The ppendemic_tab14 dataset is a tibble (data frame) that provides easy access to a comprehensive database of Peru's endemic plant species. It contains a total of 7,898 records with essential botanical information, including the accepted name, accepted family, genus, species, infraspecific information, taxon authors, primary author, place of publication, volume and page, publication years, and version details.
Format
A tibble (data frame) with 7,898 rows and 18 columns:
- taxon_name
Character vector. The accepted name of the endemic plant species.
- taxon_status
Character vector. The taxonomic status of the species (e.g., "Accepted").
- family
Character vector. The family of the accepted name of the endemic plant species.
- genus
Character vector. The genus of the endemic plant species.
- species
Character vector.

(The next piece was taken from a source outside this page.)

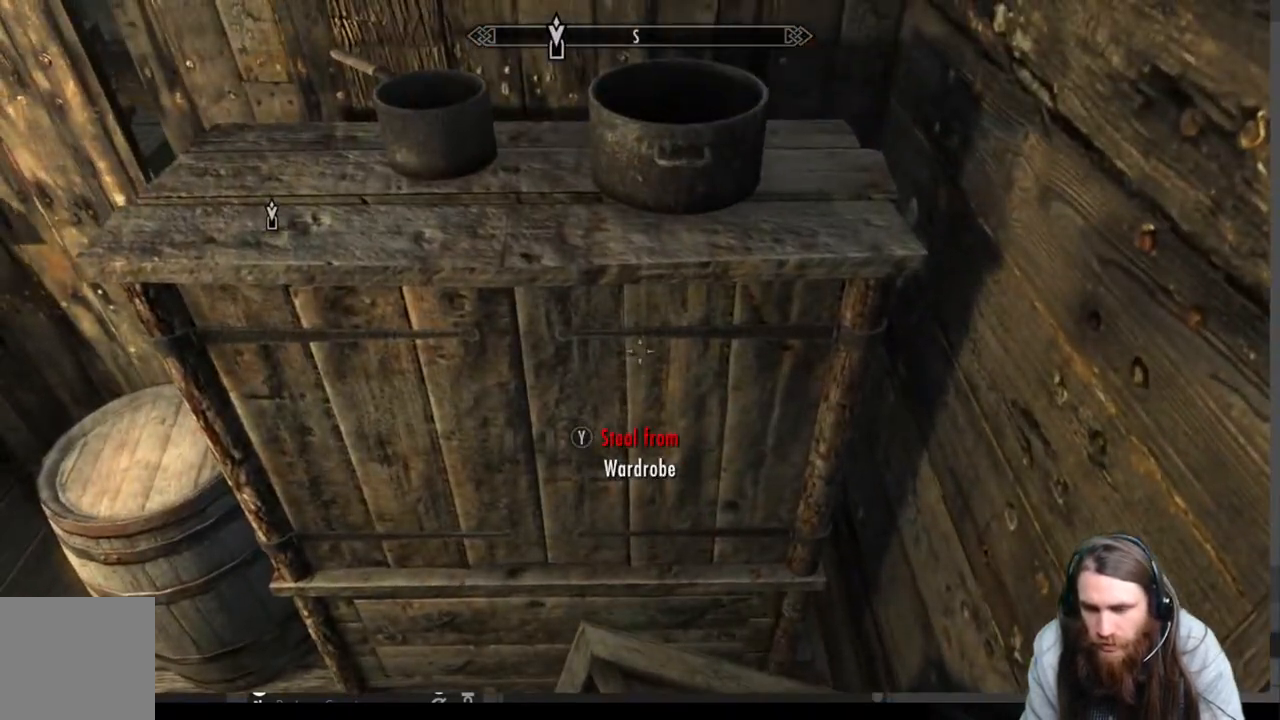
{"buttons": ["A"], "left_stick": "up", "right_stick": "center", "events": [[400, "A", "down"], [500, "left_stick", "up"]]}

The specific epithet of the endemic plant species.
- infraspecific_rank
Character vector. The infraspecific rank (e.g., "subsp.", "var.") when applicable.
- infraspecies
Character vector. The infraspecific epithet when applicable.
- taxon_authors
Character vector. The author(s) of the accepted name of the endemic plant species.
- primary_author
Character vector. The primary author(s) of the publication containing the endemic plant species information.
- place_of_publication
Character vector. The place of publication of the endemic plant species information.
- volume_and_page
Character vector. The volume and page number of the publication containing the endemic plant species information.
- first_published
Character vector. The first published year of the publication containing the endemic plant species information.
- year_actual
Numeric vector. The actual year of publication extracted from first_published.
- year_nominal
Numeric vector. The nominal year of publication extracted from first_published.
- both_years
Character vector. Both actual and nominal years when different, extracted from first_published.
- has_different_years
Logical vector. Indicates whether the actual and nominal publication years differ (TRUE when both_years contains the pattern "YYYY|YYYY").
- version
Character vector. The version identifier "V-14" of the ppendemic database.
- version_date
Character vector. The version date "28-05-2025" indicating when this version was created.
Source
The dataset has been carefully compiled and updated to offer the latest insights into Peru's endemic plant species. The data is sourced from the World Checklist of Vascular Plants (WCVP) database, an international collaborative programme initiated in 1988 by Rafaël Govaerts that provides high-quality expert-reviewed taxonomic data on all vascular plants.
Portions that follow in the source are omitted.